I will be driving down to PV next November and researching the option of towing an older, relatively inexpensive 20-22' fishing boat. Has anyone done this recently?
I understand it can be done with a TIP. Are there any other options? I will be on a Tourist Visa. The plan is to stay for six months and return again the following winter.

I've read that if I were to return to the US for any period of time, the boat has to leave as well?
It would be preferable to leave the boat in Mexico year round.

Or, Is it possible to just buy a boat down there while on a tourist visa?

Can anyone offer the path of least resistance?

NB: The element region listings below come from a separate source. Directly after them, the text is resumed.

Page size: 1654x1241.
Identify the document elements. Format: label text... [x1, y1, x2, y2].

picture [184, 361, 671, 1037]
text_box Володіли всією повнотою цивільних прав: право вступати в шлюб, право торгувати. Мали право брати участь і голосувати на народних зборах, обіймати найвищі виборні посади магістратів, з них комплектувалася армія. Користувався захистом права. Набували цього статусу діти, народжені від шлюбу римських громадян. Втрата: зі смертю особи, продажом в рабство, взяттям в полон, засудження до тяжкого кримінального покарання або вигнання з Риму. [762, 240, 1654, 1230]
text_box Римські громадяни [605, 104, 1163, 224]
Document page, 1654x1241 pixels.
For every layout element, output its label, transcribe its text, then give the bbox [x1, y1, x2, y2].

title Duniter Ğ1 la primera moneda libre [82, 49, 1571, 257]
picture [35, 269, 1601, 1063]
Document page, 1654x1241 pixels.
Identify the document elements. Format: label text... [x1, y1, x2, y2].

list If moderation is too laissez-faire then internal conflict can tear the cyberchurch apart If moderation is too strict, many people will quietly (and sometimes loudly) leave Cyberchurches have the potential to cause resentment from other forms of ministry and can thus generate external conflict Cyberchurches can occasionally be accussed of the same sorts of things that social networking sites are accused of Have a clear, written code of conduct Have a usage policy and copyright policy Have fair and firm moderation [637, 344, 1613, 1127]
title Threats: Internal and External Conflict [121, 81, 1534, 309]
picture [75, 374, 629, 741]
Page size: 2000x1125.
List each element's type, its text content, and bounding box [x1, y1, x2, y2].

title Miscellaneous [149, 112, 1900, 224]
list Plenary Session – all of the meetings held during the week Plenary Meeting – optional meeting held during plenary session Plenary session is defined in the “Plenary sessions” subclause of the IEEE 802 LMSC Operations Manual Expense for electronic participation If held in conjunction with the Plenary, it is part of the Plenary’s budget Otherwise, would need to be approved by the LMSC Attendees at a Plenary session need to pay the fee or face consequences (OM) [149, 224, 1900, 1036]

Any advice is much appreciated.

....this is a big learning curve.

thanks in advance.
Duncan


----------



## RVGRINGO (May 16, 2007)

As I understand it, you may be able to get a 10 year permit for the boat, which would enable you to leave it behind. I am not sure about the trailer. As a foreigner, I do not think that you are allowed to pilot/captain a Mexican vessel.


----------



## DiverSailor123 (Sep 17, 2016)

10 year permit was $100 can you leave it there for 10 years while going in and out on a 180 day tourist visa's .. IMHO check with local consulate and get it in writing.. Can you purchase boat as a Tourist ? Not as I understand it .. up until 2012 Yes since then NO.. There are THOUSANDS of boats in Mexican waters every day that are operated by foreigners.. Can you hire your boat out for income NO! You Have To Be Born In Mexico To Legally Be A Boat Captain for hire.. BUT You can under the proper circumstances Have own and use your boat as an expat in Mexico.. 
Next on the agenda.. Moorage Fees .. Believe it or not? Moorage fees are often as expensive in Mexico as they are in the USA.. Be Prepared for sticker shock.. Anything left on your boat not tied down screwed down welded on or fiberglassed in , will in time be gone.. Unless your in a Up Scale Marina.. Trailers are a commodity ..Trailer Tires and Wheels are always in high demand .. 





RVGRINGO said:


> As I understand it, you may be able to get a 10 year permit for the boat, which would enable you to leave it behind. I am not sure about the trailer. As a foreigner, I do not think that you are allowed to pilot/captain a Mexican vessel.


----------